檜垣の声ではない声がオレの疑問を見事に解消した。


『ッ!!!』

『こらッ,急に起き上がるな』

飛び起きようとしたオレを制したのは小椋本人。オレは二の句が継げないで口をパクパク。

小椋とは意図的に会わずにしてきたから,衝撃は大きい。


『会いたくないって顔してる。でも仕方ないだろ,お前が弱っちくもぶっ倒れたりするからだ』

『…笑うな』

『笑わずにはいられないさ。7年振りにまともに話せたんだ』

『………』

わざと避けてきたのはオレ自身だから気まずい。その後ろめたさからか,小椋の白衣姿が眩しく見える。

所在ない振りをしてキョロキョロと周囲に目をやると,見慣れた部屋だと分かった。


『…相変わらず殺風景』

小椋の部屋は記憶のと殆ど差異はない。ただ,机と本棚に整理整頓されているのは難解な医学書みたいなものに替わっていた。最後に見たときは参考書の類がそこにはあった。


『彩生がこの部屋にいつでも帰って来ていいように,模様替えは控えてやっといた』

『檜垣は?』

『今のを無視は流石にないだろ』

『助けてもらったのには礼を言う。だけどここにはオレの意志で来たんじゃない』

おそらく檜垣がここまで運んでくれたんだと思う。小椋の家は診療所をやっていて,中学校のすぐ近くにあるから。

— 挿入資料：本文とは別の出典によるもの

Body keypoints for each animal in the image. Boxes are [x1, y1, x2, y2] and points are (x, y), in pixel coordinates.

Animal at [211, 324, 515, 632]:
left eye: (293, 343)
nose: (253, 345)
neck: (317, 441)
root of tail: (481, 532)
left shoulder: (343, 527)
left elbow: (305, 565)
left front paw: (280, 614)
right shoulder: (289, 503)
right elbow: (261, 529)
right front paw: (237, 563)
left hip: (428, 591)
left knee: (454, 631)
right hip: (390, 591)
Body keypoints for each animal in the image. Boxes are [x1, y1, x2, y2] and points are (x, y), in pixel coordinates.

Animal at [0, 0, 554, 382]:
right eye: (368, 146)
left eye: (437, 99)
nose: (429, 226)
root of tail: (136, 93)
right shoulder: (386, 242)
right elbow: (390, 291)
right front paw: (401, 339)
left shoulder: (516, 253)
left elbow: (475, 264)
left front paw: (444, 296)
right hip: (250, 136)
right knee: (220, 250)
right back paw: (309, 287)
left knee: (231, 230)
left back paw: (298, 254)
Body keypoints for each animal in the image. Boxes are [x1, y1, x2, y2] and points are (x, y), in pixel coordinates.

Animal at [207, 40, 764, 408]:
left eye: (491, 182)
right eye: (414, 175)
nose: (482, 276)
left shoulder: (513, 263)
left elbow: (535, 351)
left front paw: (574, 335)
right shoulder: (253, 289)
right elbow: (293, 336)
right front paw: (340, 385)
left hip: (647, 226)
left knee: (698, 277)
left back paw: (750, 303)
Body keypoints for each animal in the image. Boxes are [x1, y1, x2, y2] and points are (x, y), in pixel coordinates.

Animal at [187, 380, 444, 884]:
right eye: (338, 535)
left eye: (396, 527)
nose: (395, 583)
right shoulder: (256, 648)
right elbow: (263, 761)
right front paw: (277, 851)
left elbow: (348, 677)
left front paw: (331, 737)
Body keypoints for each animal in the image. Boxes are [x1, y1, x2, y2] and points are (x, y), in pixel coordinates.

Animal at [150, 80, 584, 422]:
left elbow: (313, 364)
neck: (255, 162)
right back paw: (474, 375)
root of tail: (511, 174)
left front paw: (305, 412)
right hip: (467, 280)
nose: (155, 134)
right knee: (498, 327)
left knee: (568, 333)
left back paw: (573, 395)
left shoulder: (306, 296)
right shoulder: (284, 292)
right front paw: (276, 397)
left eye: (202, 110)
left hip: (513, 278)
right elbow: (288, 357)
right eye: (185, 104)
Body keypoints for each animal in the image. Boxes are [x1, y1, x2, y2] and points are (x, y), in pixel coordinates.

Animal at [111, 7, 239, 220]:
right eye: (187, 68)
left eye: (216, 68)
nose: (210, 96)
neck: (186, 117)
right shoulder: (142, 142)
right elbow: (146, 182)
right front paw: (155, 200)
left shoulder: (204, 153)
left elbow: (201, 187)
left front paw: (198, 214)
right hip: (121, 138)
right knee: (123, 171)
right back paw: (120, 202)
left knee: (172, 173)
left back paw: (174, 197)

『そうそう,檜垣がお前を背負って現れたときは面食らった。右手の薬指に指輪もあるし。だけど彩生はしてないとこを見ると…』

『変な勘繰りすんな。檜垣は偶々こっちに帰ってきただけだ』

『ん,お前付き添いの独身最後の旅らしいな。檜垣がさっき教えてくれた』

『………』

試された。

小椋の意地の悪い笑みを浮かべるその表情を睨みつけてみても,何の効果もない。


『悪い。嬉しくて調子乗り過ぎた。檜垣ならお袋とお茶してるよ。昔から檜垣をお気に入りだからな,当分は離してもらえないと思うぞ』

もう少し眠っていろと体をトンと押されてベッドに沈む。そして傍らに小椋は腰をおろした。


『…仕事は?』

『残念ながら親父と交替したばっかなんだ』

小椋の部屋に小椋がいるのは当たり前。だからオレは二人きりのこの状況を打破するすべを持たない。


『なぁ…彩生』

『……何?』

『ホントに檜垣と』

『偶々あいつが店にきて,丁度あいつの予定に融通がきいたのがオレだっただけだって』

『それ聞けて安心した。可愛い後輩に宣戦布告したくなかったからな』

『馬鹿言ってんなよ』

『俺,本気。これを機に戻って来いよ』

待ってる。

耳元で囁かれた言葉に身を固くさせた時だった。

トントンとノック音が部屋に響く。


『先ぱーい,おばさんに頼まれてお昼持ってきましたよー』

檜垣の声が扉越しに聞こえてきた。


『…お昼?』

『あー…そう言えばまだだっけ。浮かれてると忘れるもんだな』

ボソリと呟くと檜垣を部屋へと招き入れた。